■ WHAT IS NEEDED ■
Would you print all of the entries exactly, please, but without their pictures?

■ PROVIDED DATA ■
════════════════════

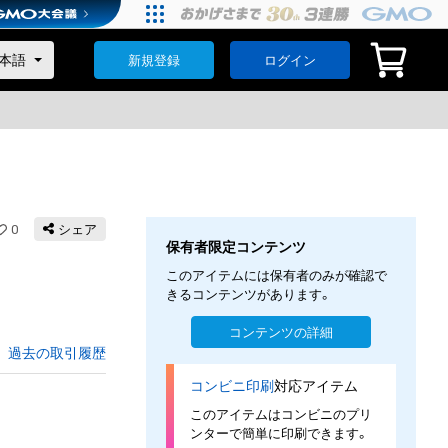
新規登録
ログイン
0
シェア
保有者限定コンテンツ
このアイテムには保有者のみが確認で
きるコンテンツがあります。
コンテンツの詳細
過去の取引履歴
コンビニ印刷
対応アイテム
このアイテムはコンビニのプリ
ンターで簡単に印刷できます。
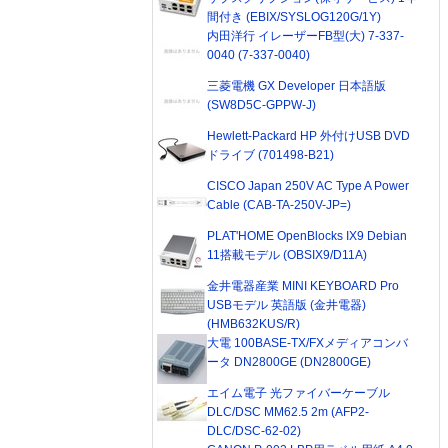
間付き (EBIX/SYSLOG120G/1Y)
内田洋行 イレーザーFB型(大) 7-337-
0040 (7-337-0040)
三菱電機 GX Developer 日本語版
(SW8D5C-GPPW-J)
Hewlett-Packard HP 外付けUSB DVD
ドライブ (701498-B21)
CISCO Japan 250V AC Type A Power
Cable (CAB-TA-250V-JP=)
PLAT'HOME OpenBlocks IX9 Debian
11搭載モデル (OBSIX9/D11A)
金井電器産業 MINI KEYBOARD Pro
USBモデル 英語版 (金井電器)
(HMB632KUS/R)
大電 100BASE-TX/FXメディアコンバ
ータ DN2800GE (DN2800GE)
エイム電子 光ファイバーケーブル
DLC/DSC MM62.5 2m (AFP2-
DLC/DSC-62-02)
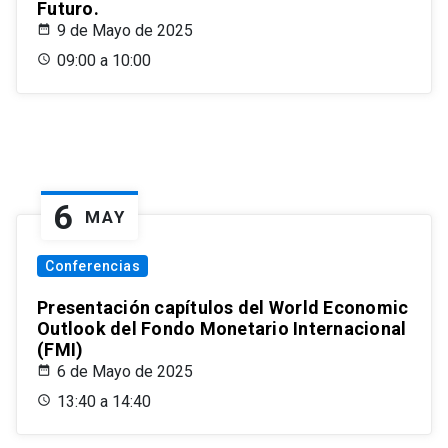
Futuro.
9 de Mayo de 2025
09:00 a 10:00
6
MAY
Conferencias
Presentación capítulos del World Economic
Outlook del Fondo Monetario Internacional
(FMI)
6 de Mayo de 2025
13:40 a 14:40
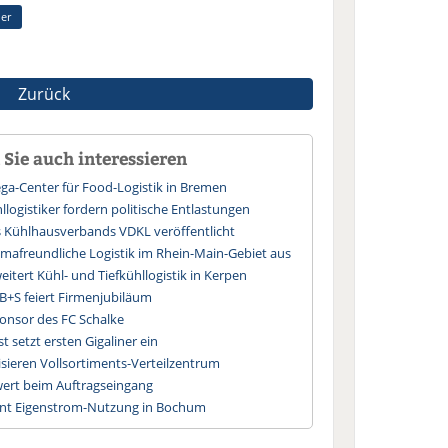
er
Zurück
Sie auch interessieren
a-Center für Food-Logistik in Bremen
logistiker fordern politische Entlastungen
s Kühlhausverbands VDKL veröffentlicht
imafreundliche Logistik im Rhein-Main-Gebiet aus
itert Kühl- und Tiefkühllogistik in Kerpen
 B+S feiert Firmenjubiläum
nsor des FC Schalke
 setzt ersten Gigaliner ein
sieren Vollsortiments-Verteilzentrum
wert beim Auftragseingang
ent Eigenstrom-Nutzung in Bochum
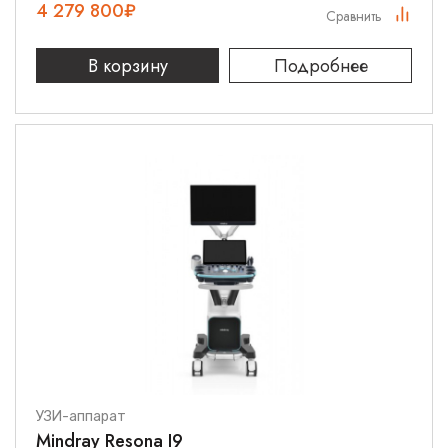
4 279 800
₽
Сравнить
В корзину
Подробнее
УЗИ-аппарат
Mindray Resona I9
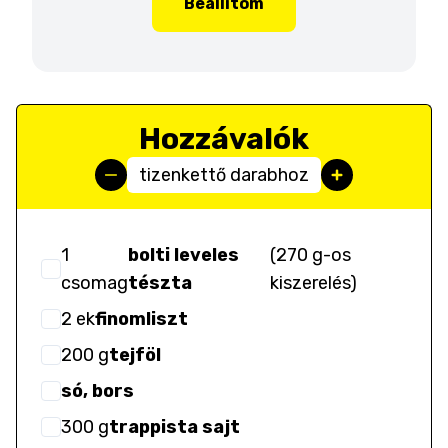
Beállítom
Hozzávalók
tizenkettő darabhoz
1
bolti leveles
(
270 g-os
csomag
tészta
kiszerelés
)
2
ek
finomliszt
200
g
tejföl
só, bors
300
g
trappista sajt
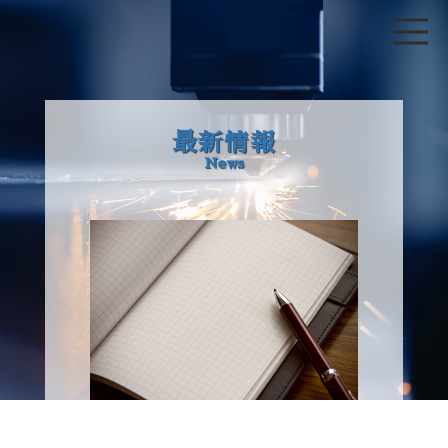
最新情報
News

════════════════════

■ RESULT ■
新規登録
ログイン
0
シェア
保有者限定コンテンツ
このアイテムには保有者のみが確認で
きるコンテンツがあります。
コンテンツの詳細
過去の取引履歴
コンビニ印刷
対応アイテム
このアイテムはコンビニのプリ
ンターで簡単に印刷できます。
間付き (EBIX/SYSLOG120G/1Y)
内田洋行 イレーザーFB型(大) 7-337-
0040 (7-337-0040)
三菱電機 GX Developer 日本語版
(SW8D5C-GPPW-J)
Hewlett-Packard HP 外付けUSB DVD
ドライブ (701498-B21)
CISCO Japan 250V AC Type A Power
Cable (CAB-TA-250V-JP=)
PLAT'HOME OpenBlocks IX9 Debian
11搭載モデル (OBSIX9/D11A)
金井電器産業 MINI KEYBOARD Pro
USBモデル 英語版 (金井電器)
(HMB632KUS/R)
大電 100BASE-TX/FXメディアコンバ
ータ DN2800GE (DN2800GE)
エイム電子 光ファイバーケーブル
DLC/DSC MM62.5 2m (AFP2-
DLC/DSC-62-02)
Futuro.
9 de Mayo de 2025
09:00 a 10:00
6
MAY
Conferencias
Presentación capítulos del World Economic
Outlook del Fondo Monetario Internacional
(FMI)
6 de Mayo de 2025
13:40 a 14:40
er
Zurück
Sie auch interessieren
a-Center für Food-Logistik in Bremen
logistiker fordern politische Entlastungen
s Kühlhausverbands VDKL veröffentlicht
imafreundliche Logistik im Rhein-Main-Gebiet aus
itert Kühl- und Tiefkühllogistik in Kerpen
 B+S feiert Firmenjubiläum
nsor des FC Schalke
 setzt ersten Gigaliner ein
sieren Vollsortiments-Verteilzentrum
wert beim Auftragseingang
ent Eigenstrom-Nutzung in Bochum
4 279 800
₽
Сравнить
В корзину
Подробнее
УЗИ-аппарат
Mindray Resona I9
Beállítom
Hozzávalók
tizenkettő darabhoz
1
bolti leveles
(
270 g-os
csomag
tészta
kiszerelés
)
2
ek
finomliszt
200
g
tejföl
só, bors
300
g
trappista sajt
最新情報
News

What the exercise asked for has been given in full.